#### DOCUMENT PASSAGE
== Segment start ==

I love to cook for my two sons and my boyfriend, Ray. Now that my sons are young adults, I don’t get to cook for them very often. But on the rare night the three of us are home for dinner together, I tend to keep it to our family’s greatest hits: chicken pot pie, French dip, the retro Impossible Bacon Pie, or grilled cheese and tomato soup. 

When I cook for Ray, though, I frequently try new recipes. A few weeks ago, he asked if I’d make chicken corn chowder. I didn’t have a go-to recipe, so I turned to Allrecipes’ extensive recipe base and chose Easy Chicken and Corn Chowder, which has more than 200 reviews and 4.7 stars. 

Before buying the ingredients for the chicken corn chowder, I read some of the comments, which always offer sharp insights into how to improve the recipe. Several community members added bacon to the chowder and some even recommended replacing some or all of the butter in the recipe with the fat leftover from cooking the bacon—which I realized is the secret to taking the recipe from delicious to out-of-this-world delicious. 

How To Make Chicken Corn Chowder with Bacon

The list of ingredients in this chowder recipe is pretty straightforward. Onion, carrots, celery, and garlic are sautéed in butter. Then flour is added to thicken the soup. That’s all simmered with diced potatoes, shredded chicken, corn kernels, chicken stock, and half-and-half until cooked through. Finally, it’s seasoned with a pinch of nutmeg plus salt and pepper.

== Segment end ==

#### GIVEN ENTRIES
== Segment start ==

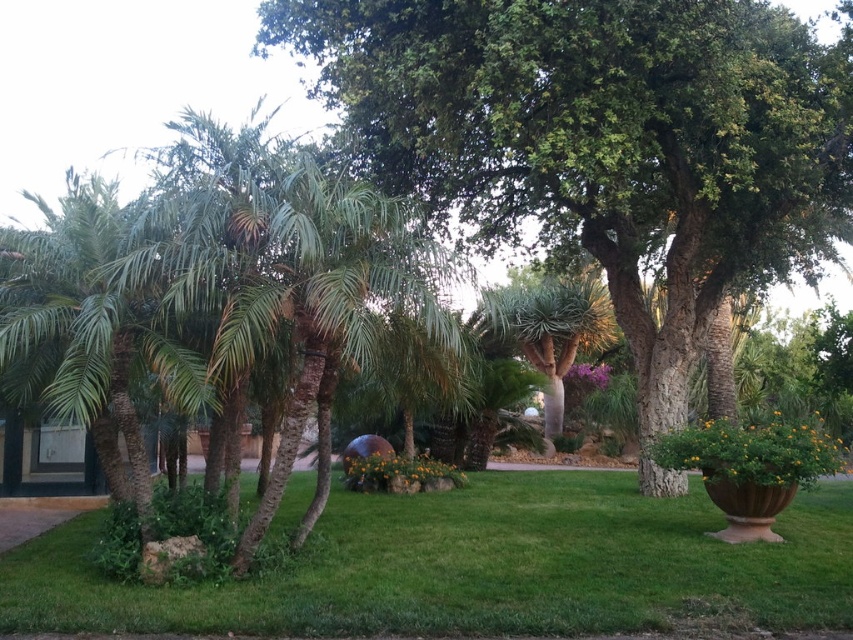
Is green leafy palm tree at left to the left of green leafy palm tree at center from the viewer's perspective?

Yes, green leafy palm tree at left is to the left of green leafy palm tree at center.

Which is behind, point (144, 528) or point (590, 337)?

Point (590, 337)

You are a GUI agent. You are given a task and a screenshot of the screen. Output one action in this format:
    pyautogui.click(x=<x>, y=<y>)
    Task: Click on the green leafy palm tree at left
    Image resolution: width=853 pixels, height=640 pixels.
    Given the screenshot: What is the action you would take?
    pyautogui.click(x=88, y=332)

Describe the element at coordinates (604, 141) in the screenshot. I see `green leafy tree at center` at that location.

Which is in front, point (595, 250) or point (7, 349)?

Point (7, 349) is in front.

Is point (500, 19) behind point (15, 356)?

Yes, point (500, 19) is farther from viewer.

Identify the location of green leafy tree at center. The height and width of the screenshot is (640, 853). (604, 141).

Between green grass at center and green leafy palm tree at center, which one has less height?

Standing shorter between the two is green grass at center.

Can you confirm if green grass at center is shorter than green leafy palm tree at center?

== Segment end ==

#### APPLY WHAT YOU READ
- a) Answer these questions using the chicken corn chowder article:
(i) How many reviews and what star rating does Easy Chicken and Corn Chowder have?
(ii) What did some commenters recommend using in place of some or all of the butter?
(iii) Which spice is added in a pinch at the end?
- b) Write the next part of the chicken corn chowder article, picking up after its final sentence.

#### ANSWERS TO THE EXERCISE
- a)
(i) More than 200 reviews and 4.7 stars.
(ii) The fat left over from cooking the bacon.
(iii) Nutmeg.

- b)
Adding bacon and bacon fat to this recipe is easy. Cook about half a pound of bacon until it’s nice and crispy using your preferred cooking method such as on the stovetop, in the oven, or in an air fryer. Just make sure you’re able to gather the bacon fat when you’re done, which means using the microwave isn’t recommended for this because the paper towels the bacon cooks on will absorb the fat.

Crumble the finished bacon and set it aside to add to the soup at the same time you mix in the chicken and corn. Pour the bacon fat into a measuring cup. The recipe calls for using a half cup (1 stick) of butter. If you have a half cup of bacon fat, use it in place of the butter. But if you don’t have that much, add as much butter as you need to equal half a cup. I had five tablespoons of bacon fat, so I only needed three tablespoons of butter. I used the combination of bacon fat and butter to sauté the onion, carrots, celery, and garlic.

Besides incorporating bacon and bacon fat, I followed the rest of the recipe to a T. The result was a super flavorful, smoky, hearty, warming chicken corn chowder that I served it with crusty bread and an off-dry Riesling. Perfection.